Руки у него были густо усажены занозами, зубы облеплены прахом обвалов. Губы спеклись от сырой и отвердевшей пыли, и не было ни одного кармана, ни одной тайной складки и ни одной нитки в его одежде, которые бы не покрывала тонкая пленка, оставленная насыщенным воздухом.
Самым тяжелым в их работе были люди.
Время от времени им попадался человек, упорно бредущий сквозь туман, чаще всего – однословный. Они всегда выкрикивали имя.
Иногда – Вольфганг.
– Вы не видели моего Вольфганга?
Они оставляли отпечатки своих рук на Гансовой робе.
– Стефани!
– Ганси!
– Густель! Густель Штобой!
Плотность редела, и по разбитым улицам хромала перекличка, иногда кончавшаяся пепельными объятьями или коленопреклоненным воем скорби. Час за часом имена копились, будто сладкие и кислые сны, ожидавшие исполнения.
Опасности сливались в одну. Пыль, дым и бурное пламя. Поврежденные люди. Как и прочим в его подразделении, Гансу требовалось совершенствоваться в искусстве забывания.
– Как дела, Хуберман? – спросил как-то сержант. У него за плечом стоял огонь.
Ганс мрачно кивнул обоим.
На середине дежурства им попался старик, который беззащитно ковылял по улице. Ганс Хуберман, закончив укреплять здание, обернулся и увидел его у себя за спиной – старик стоял и спокойно ждал, пока Ганс обернется. На его лице расписалось кровавое пятно. Потеки спускались на горло и шею. На старике была белая рубашка с темно-красным воротником, и он так держал ногу, будто она стояла рядом.

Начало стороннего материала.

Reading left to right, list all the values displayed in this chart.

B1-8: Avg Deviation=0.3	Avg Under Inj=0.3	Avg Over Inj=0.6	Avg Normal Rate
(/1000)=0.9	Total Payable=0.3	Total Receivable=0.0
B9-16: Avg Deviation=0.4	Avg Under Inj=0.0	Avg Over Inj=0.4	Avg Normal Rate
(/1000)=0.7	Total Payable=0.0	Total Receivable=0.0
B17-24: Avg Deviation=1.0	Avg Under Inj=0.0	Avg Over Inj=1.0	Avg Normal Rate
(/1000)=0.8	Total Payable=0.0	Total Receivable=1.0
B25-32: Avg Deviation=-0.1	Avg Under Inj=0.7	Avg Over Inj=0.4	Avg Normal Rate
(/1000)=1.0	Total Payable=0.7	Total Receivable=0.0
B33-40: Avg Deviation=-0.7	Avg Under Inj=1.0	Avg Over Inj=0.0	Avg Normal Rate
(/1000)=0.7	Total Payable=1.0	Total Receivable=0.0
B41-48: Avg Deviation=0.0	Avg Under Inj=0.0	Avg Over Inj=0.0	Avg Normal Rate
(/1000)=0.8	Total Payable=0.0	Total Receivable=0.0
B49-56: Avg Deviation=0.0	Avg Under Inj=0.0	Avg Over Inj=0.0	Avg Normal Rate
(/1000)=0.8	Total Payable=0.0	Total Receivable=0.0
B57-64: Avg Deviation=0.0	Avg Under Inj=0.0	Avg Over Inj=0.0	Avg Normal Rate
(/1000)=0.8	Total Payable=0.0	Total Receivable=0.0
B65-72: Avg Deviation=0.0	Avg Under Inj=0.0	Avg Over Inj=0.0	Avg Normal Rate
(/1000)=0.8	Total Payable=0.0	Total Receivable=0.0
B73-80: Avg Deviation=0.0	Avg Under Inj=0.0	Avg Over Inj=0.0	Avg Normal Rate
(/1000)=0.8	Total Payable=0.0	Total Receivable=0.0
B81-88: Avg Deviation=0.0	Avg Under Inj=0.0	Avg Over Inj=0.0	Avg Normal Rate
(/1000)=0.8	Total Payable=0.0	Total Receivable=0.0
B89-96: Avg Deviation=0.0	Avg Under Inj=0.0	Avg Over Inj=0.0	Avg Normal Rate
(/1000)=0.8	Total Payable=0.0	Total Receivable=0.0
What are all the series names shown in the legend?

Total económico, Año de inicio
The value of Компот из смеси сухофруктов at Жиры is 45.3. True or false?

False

– Не можете теперь подпереть и меня, молодой человек?
Ганс взял его на руки и вынес из дымки.
Ганс ничего не заметил, пока не положил старика на островок травы, покрытой бетонной пылью.
– Что такое? – спросил Ганса кто-то из товарищей.
Он смог только показать рукой.
– Ох. – Рука потянула Ганса прочь. – Привыкай, Хуберман.
На остаток дежурства Ганс с головой ушел в работу. Он старался не замечать отдаленного эха зовущих людей.
Часа через два он бежал прочь от здания впереди сержанта и еще двоих. Ганс не глядел под ноги и на бегу споткнулся. Только поднявшись на корточки и увидев, с каким беспокойством смотрят на препятствие, Ганс понял.
Вниз лицом лежал труп.
Лежал на одеяле из пыли и грязи и закрывал уши.
Мальчик.
Лет одиннадцати или двенадцати.
Они двинулись дальше по улице, и скоро им встретилась женщина, выкрикивающая имя Рудольф. В тумане ее вынесло навстречу четверым солдатам. Хлипкое тело, перекрученное тревогой.
– Вы не видели моего мальчика?
– Сколько ему лет? – спросил сержант.
– Двенадцать.
Ох Иисусе. Ох Иисусе распятый.
Они все подумали так, но у сержанта не хватило духу сказать ей или показать где.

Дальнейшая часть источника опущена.